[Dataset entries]
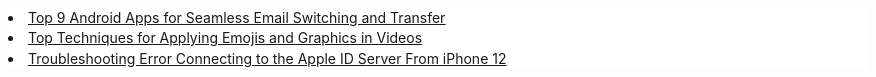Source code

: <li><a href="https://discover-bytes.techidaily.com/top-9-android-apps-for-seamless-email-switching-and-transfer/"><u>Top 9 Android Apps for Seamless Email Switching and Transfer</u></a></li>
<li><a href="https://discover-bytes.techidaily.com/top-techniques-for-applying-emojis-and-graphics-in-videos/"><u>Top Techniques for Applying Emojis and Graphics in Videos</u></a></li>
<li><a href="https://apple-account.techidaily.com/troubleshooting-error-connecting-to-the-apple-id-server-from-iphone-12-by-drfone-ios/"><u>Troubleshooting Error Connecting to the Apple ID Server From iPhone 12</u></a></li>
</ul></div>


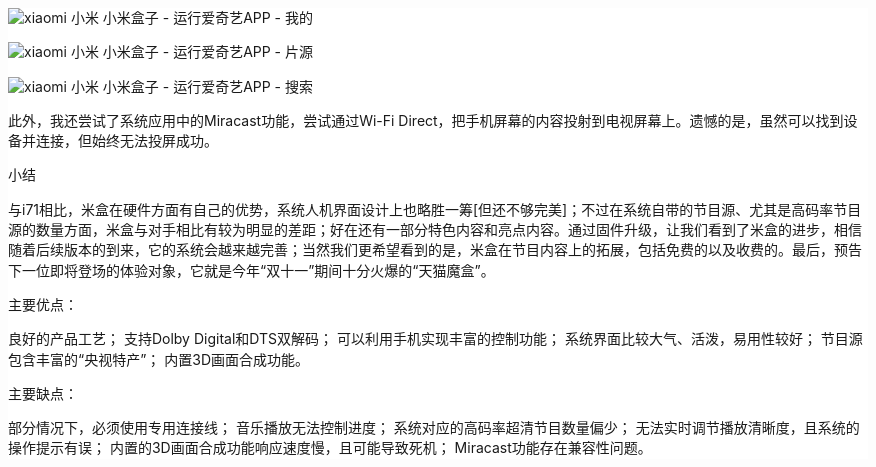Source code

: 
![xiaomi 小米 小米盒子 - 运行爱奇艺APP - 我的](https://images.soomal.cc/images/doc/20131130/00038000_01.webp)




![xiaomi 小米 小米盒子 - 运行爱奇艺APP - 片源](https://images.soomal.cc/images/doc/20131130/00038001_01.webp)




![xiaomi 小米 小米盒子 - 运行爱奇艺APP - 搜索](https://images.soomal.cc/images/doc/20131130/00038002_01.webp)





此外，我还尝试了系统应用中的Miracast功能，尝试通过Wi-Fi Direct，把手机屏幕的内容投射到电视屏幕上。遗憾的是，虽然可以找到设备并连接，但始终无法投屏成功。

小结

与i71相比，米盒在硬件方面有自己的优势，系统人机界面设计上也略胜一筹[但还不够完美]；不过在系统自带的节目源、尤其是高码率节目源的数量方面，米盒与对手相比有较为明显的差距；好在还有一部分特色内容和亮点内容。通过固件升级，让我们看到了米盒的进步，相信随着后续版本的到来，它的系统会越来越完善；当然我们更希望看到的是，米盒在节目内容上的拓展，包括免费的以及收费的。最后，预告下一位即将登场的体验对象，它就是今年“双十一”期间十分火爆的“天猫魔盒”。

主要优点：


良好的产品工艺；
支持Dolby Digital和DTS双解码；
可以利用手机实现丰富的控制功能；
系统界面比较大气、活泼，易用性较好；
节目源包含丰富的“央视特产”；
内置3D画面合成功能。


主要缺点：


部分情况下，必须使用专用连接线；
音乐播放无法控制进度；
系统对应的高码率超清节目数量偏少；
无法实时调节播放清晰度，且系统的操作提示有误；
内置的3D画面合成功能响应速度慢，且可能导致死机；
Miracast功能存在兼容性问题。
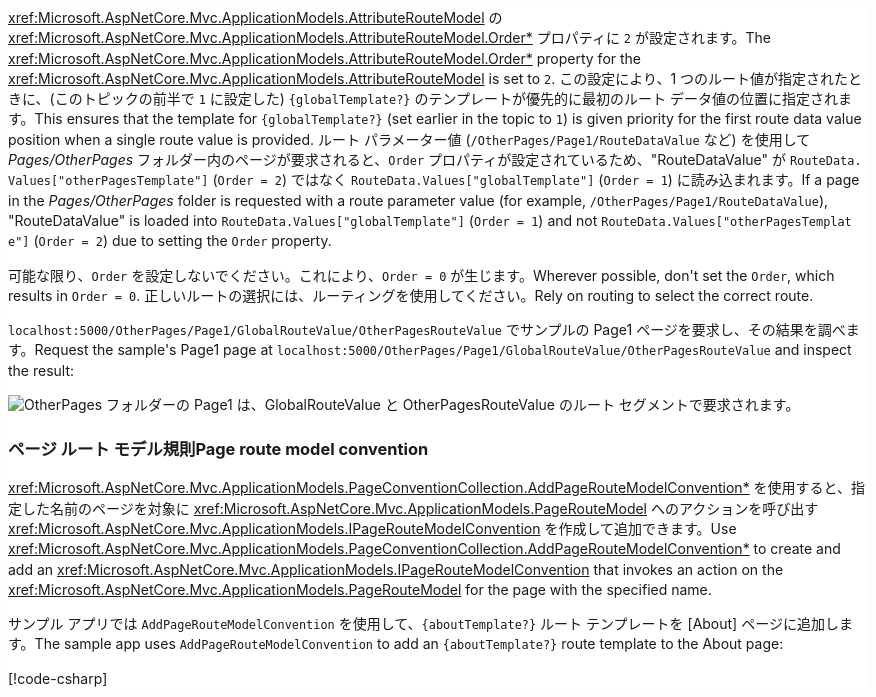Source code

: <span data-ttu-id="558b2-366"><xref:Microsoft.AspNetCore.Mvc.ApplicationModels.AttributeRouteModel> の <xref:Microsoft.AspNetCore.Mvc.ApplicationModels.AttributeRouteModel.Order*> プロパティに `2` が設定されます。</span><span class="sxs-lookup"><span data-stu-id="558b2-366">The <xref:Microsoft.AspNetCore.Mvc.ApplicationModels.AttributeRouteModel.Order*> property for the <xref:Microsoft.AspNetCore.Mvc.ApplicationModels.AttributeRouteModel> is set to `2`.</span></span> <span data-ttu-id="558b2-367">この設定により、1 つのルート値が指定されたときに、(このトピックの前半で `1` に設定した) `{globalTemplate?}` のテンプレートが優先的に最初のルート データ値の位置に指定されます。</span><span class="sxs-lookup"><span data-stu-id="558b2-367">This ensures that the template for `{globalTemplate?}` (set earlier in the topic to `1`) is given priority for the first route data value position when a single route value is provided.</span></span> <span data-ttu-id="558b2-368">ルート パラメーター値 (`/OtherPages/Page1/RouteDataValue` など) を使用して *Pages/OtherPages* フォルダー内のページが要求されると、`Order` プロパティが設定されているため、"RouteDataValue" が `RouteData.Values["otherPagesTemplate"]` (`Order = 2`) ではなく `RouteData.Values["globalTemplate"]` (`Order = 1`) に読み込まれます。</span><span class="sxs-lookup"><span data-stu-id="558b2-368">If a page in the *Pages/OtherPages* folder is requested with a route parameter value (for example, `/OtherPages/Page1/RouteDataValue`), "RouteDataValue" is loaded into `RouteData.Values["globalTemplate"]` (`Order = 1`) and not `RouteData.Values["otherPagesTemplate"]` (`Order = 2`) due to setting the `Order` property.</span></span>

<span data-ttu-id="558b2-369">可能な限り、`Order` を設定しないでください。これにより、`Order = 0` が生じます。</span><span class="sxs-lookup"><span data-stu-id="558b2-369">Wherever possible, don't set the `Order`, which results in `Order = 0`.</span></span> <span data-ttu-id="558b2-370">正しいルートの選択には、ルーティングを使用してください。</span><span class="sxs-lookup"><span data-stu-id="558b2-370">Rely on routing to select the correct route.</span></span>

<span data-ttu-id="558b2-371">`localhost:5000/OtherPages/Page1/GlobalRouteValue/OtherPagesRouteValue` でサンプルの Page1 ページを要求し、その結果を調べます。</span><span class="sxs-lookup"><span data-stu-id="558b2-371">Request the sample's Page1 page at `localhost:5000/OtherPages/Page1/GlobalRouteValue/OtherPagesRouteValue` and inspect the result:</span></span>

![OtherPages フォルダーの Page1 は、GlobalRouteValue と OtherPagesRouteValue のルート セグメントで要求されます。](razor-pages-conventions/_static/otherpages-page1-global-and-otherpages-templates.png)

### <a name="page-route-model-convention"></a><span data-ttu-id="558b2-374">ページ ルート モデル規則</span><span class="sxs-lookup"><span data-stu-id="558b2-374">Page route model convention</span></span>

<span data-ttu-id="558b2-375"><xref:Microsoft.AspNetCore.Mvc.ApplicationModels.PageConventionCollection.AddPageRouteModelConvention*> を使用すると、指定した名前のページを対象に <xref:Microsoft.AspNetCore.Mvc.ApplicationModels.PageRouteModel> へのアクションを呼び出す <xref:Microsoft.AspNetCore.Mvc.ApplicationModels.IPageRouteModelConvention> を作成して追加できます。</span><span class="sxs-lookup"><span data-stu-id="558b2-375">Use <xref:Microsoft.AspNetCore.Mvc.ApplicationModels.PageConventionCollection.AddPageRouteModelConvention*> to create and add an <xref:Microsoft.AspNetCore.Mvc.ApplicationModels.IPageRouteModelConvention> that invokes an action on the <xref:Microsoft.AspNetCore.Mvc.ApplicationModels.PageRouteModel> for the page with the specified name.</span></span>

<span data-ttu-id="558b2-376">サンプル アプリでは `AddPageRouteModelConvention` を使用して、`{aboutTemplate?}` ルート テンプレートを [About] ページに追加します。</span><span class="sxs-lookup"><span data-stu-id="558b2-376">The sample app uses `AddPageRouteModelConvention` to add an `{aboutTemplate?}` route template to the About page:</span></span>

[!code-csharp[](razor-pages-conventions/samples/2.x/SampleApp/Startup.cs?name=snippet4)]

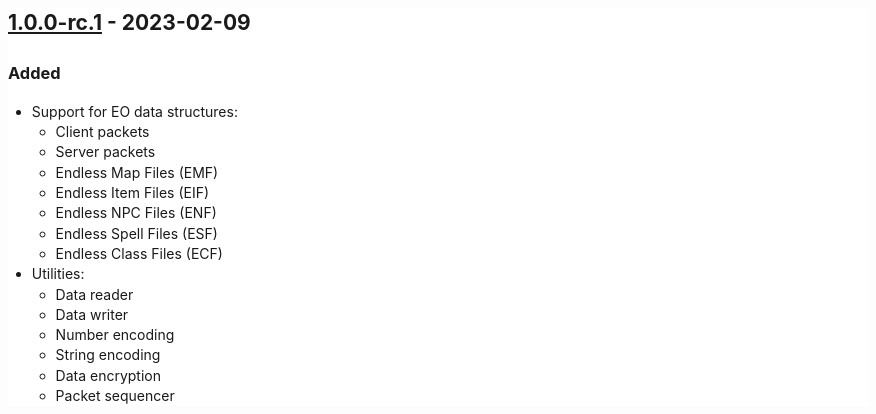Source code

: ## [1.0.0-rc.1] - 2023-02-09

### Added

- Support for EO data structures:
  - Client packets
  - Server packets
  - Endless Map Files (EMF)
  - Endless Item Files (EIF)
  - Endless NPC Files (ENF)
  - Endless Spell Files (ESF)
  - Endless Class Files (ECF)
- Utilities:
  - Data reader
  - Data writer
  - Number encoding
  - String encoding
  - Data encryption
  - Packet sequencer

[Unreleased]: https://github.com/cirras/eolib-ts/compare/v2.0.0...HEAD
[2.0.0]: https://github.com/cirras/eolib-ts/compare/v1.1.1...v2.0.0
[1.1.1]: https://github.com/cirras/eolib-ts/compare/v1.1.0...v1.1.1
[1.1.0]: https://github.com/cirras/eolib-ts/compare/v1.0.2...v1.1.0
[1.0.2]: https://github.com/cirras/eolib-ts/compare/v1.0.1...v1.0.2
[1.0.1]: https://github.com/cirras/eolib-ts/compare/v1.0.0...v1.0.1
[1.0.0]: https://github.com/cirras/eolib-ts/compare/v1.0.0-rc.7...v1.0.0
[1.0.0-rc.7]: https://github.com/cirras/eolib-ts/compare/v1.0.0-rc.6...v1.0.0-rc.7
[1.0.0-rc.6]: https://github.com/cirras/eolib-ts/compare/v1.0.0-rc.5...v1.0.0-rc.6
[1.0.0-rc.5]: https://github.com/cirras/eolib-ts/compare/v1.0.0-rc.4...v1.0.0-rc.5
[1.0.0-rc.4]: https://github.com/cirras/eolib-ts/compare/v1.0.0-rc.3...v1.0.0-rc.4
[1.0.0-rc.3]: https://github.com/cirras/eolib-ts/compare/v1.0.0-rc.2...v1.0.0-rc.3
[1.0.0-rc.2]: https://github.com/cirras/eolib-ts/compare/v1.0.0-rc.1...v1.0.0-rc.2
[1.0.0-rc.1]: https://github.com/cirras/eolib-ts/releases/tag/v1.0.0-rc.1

## Your assignment
Each line in the data that holds the word "OtherPagesRouteValue" must be copied.

## Finished task
<span data-ttu-id="558b2-371">`localhost:5000/OtherPages/Page1/GlobalRouteValue/OtherPagesRouteValue` でサンプルの Page1 ページを要求し、その結果を調べます。</span><span class="sxs-lookup"><span data-stu-id="558b2-371">Request the sample's Page1 page at `localhost:5000/OtherPages/Page1/GlobalRouteValue/OtherPagesRouteValue` and inspect the result:</span></span>
![OtherPages フォルダーの Page1 は、GlobalRouteValue と OtherPagesRouteValue のルート セグメントで要求されます。](razor-pages-conventions/_static/otherpages-page1-global-and-otherpages-templates.png)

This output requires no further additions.